Body or hand keypoint data:
•••
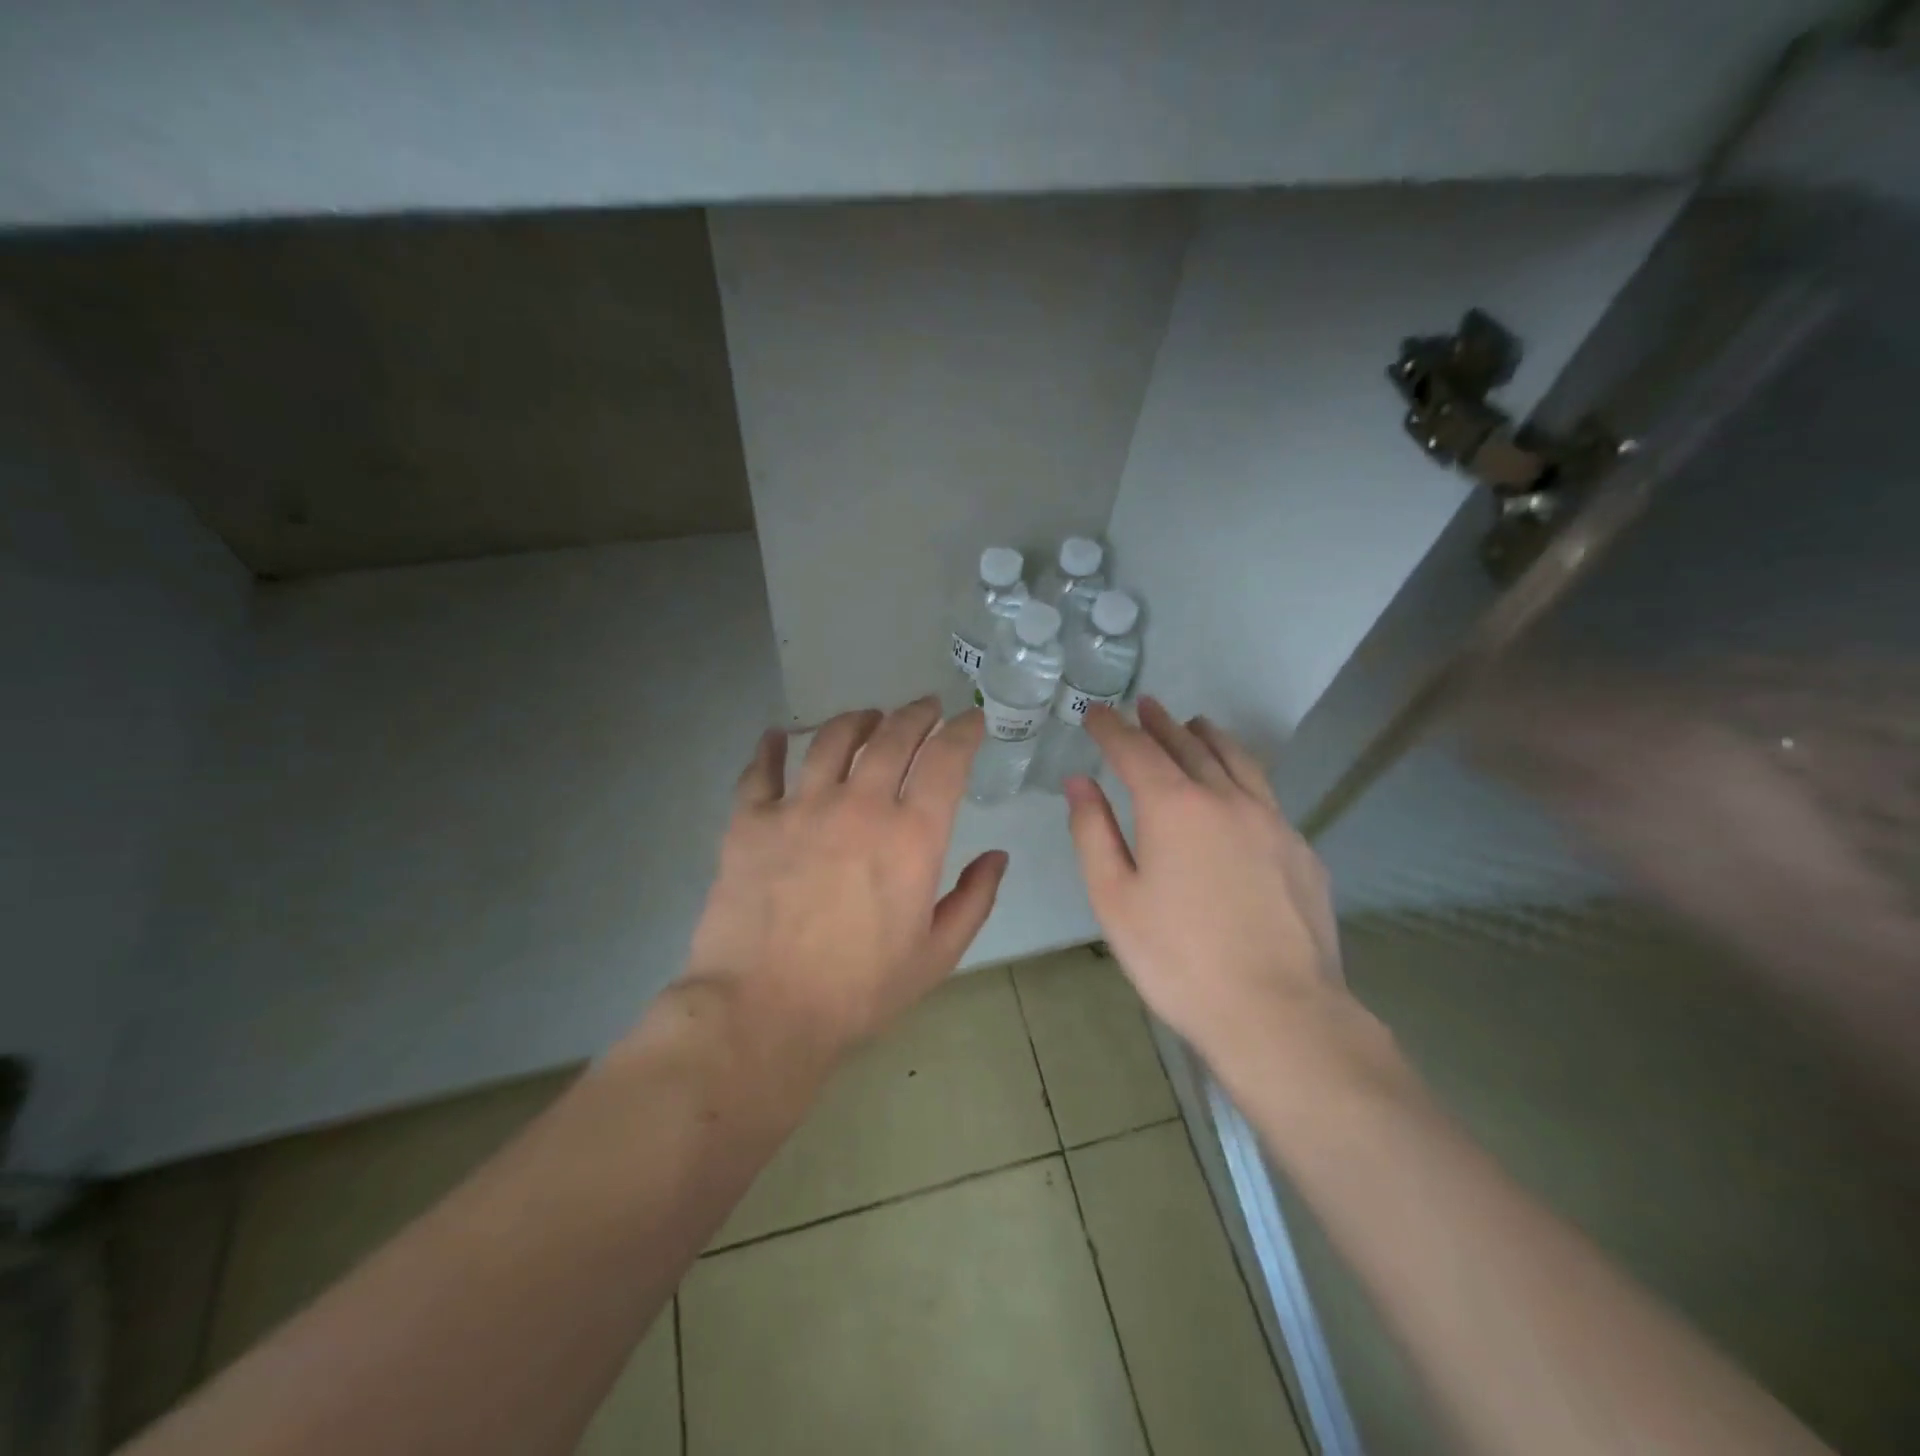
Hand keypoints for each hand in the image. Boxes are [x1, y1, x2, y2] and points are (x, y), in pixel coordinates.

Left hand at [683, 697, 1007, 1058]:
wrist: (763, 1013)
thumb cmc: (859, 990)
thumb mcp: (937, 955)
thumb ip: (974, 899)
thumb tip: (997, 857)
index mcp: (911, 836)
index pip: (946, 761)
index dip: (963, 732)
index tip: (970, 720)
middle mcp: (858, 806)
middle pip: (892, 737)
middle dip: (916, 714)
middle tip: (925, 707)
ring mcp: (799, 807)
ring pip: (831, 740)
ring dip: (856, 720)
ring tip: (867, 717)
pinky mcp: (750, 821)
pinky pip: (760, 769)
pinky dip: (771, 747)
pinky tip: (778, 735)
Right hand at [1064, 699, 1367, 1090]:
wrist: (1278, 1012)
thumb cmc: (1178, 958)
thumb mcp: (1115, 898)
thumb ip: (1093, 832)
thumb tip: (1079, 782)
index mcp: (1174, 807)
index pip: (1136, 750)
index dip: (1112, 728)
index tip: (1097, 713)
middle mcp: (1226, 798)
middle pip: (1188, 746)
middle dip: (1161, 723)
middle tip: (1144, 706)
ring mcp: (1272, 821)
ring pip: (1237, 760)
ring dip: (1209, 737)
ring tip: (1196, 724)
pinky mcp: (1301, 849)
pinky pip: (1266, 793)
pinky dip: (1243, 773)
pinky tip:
•••
▶ Task to complete:
Looking at the data above, write out exactly the lines that start at the one containing "index dip: (963, 732)" and end at the one containing "index dip: (1112, 728)"; include both and nothing beyond.

▶ Reply:
index dip: (963, 732)
index tip: (970, 720)
middle mcp: (858, 806)
middle pip: (892, 737)
middle dip: (916, 714)
middle tip: (925, 707)
ring mcp: (799, 807)
ring pip: (831, 740)
ring dip: (856, 720)
ring tip: (867, 717)
pinky mcp: (750, 821)
pinky pip: (760, 769)
pinky dip: (771, 747)
pinky tip: (778, 735)
Right hand at [1064, 699, 1367, 1090]:
wrist: (1278, 1012)
thumb cmc: (1178, 958)
thumb mcp: (1115, 898)
thumb ip: (1093, 832)
thumb tip: (1079, 782)
index mcp: (1174, 807)
index pip: (1136, 750)
index dip: (1112, 728)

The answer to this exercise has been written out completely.